Die Beamten sind sich jedoch einig, dass die Preise immer noch zu schnell steigen, und sind zunehmend der Meinung, dass Lösungen jenseits der Geldpolitik gefunden werden müssen.

"Die Preise sind immer noch zu hoch", sagte der stellvertretende US-Finanzminister Wally Adeyemo in einem Interview mit Reuters Next. "Während die Fed die Hauptverantwortung trägt, tun wir alles, was wir auf der Angebotsseite tun können." Dazu gehören die Freigabe von Öl aus der strategischen Reserve, öffentliche Investitionen in die Mikrochip-Produktion und Ausbildungsprogramme, um das Angebot an verfügbaren Arbeitskräften zu verbessern.

Aber das sind langfristige Lösungen für ein akutes kurzfristiges Problem, das die Fed und andere Zentralbanker dazu veranlasst hat, durch stetig steigende Zinsen eine Rezession zu riskieren, um das 2%-Ziel zu erreichen. Im Falle der Fed bedeutet dies, dass sie aufgrund der globalen Dominanz des Dollars auch andere Länder in Gefahr bringt.

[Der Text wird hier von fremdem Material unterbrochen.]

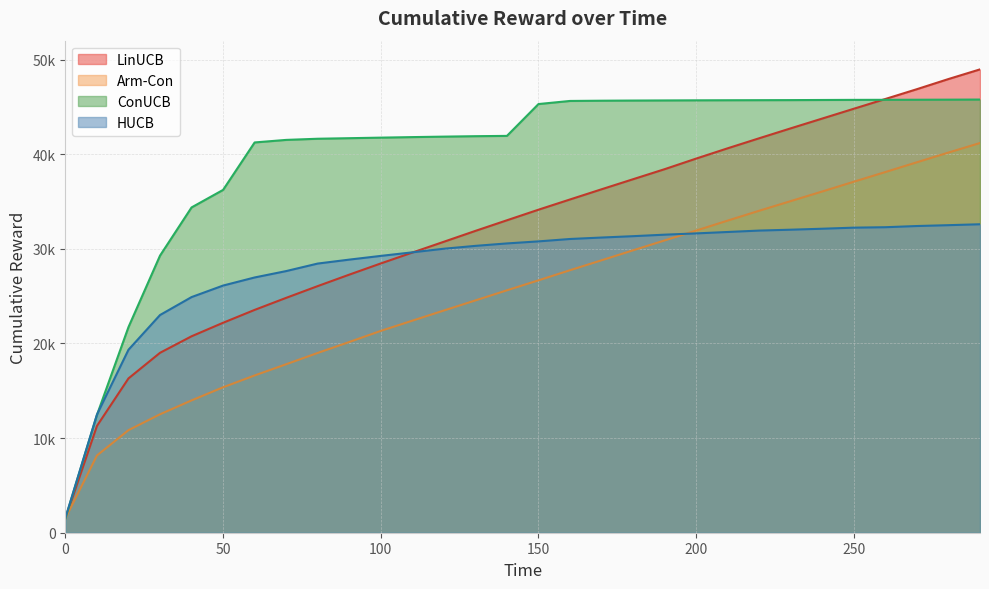

True or false: HUCB has more than 2 points higher than both neighbors.

False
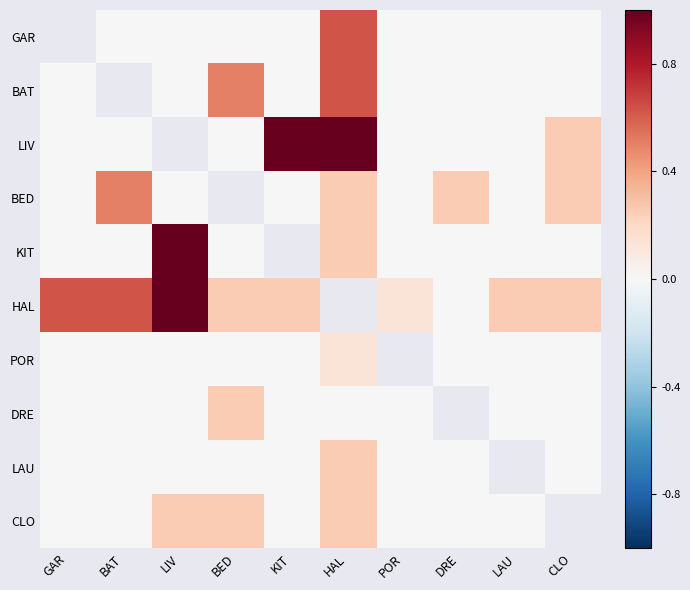

What is the difference between the maximum and minimum values in the BED series?

0.5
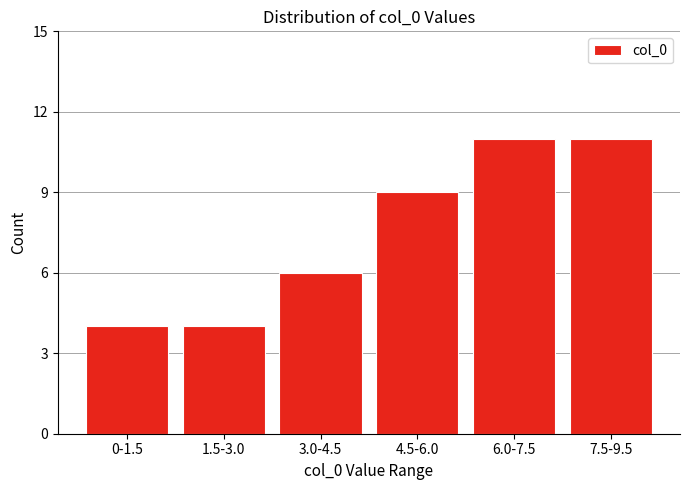

Reading left to right, list all the values displayed in this chart.

0-1.5=4	1.5-3.0=4	3.0-4.5=6	4.5-6.0=9	6.0-7.5=11	7.5-9.5=11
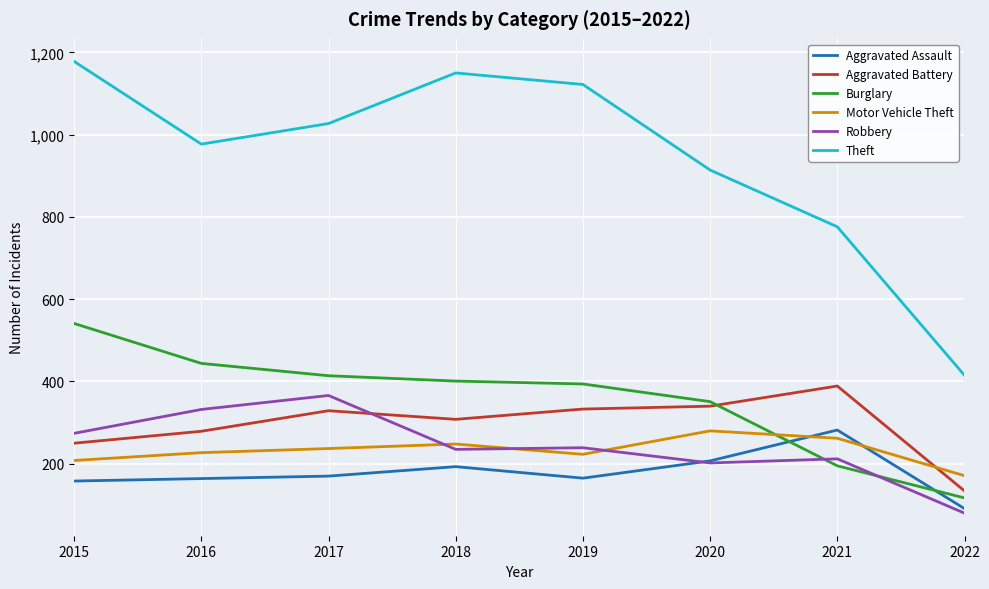

True or false: Theft and Motor Vehicle Theft cross at least once.

False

Einige fragen sich angesichts der sich abzeichnenden neuen Normalität, ob es das wert ist.

Der ehemalige Chefvolkswirt des Internationalen Währungsfonds Olivier Blanchard, derzeit Senior Fellow am Peterson Institute for International Economics, befürwortet seit langem ein höheres Inflationsziel und argumentiert, dass die Kosten einer Inflation von 2 % im Vergleich zu 4 % minimal sind, während die höhere Rate den Zentralbanken mehr politischen Spielraum zur Steuerung der Wirtschaft gibt.

Im aktuellen Umfeld, so schrieb er kürzlich in der Financial Times, könnten sie die letzten Schritte zurück zu 2% als zu schmerzhaft empfinden.

"Ich vermute, dass, wenn die Inflation im Jahr 2023 oder 2024 wieder auf 3% gesunken ist, eine intensive Debatte darüber geführt werden wird, ob es sich lohnt, die Inflation auf 2% zu senken, wenn dies mit einer weiteren deutlichen Verlangsamung der Wirtschaftstätigkeit einhergeht", schrieb Blanchard. "Es würde mich überraschen, wenn die Zentralbanken das Ziel offiziell verschieben würden, aber sie könnten beschließen, noch eine Weile über diesem Ziel zu bleiben."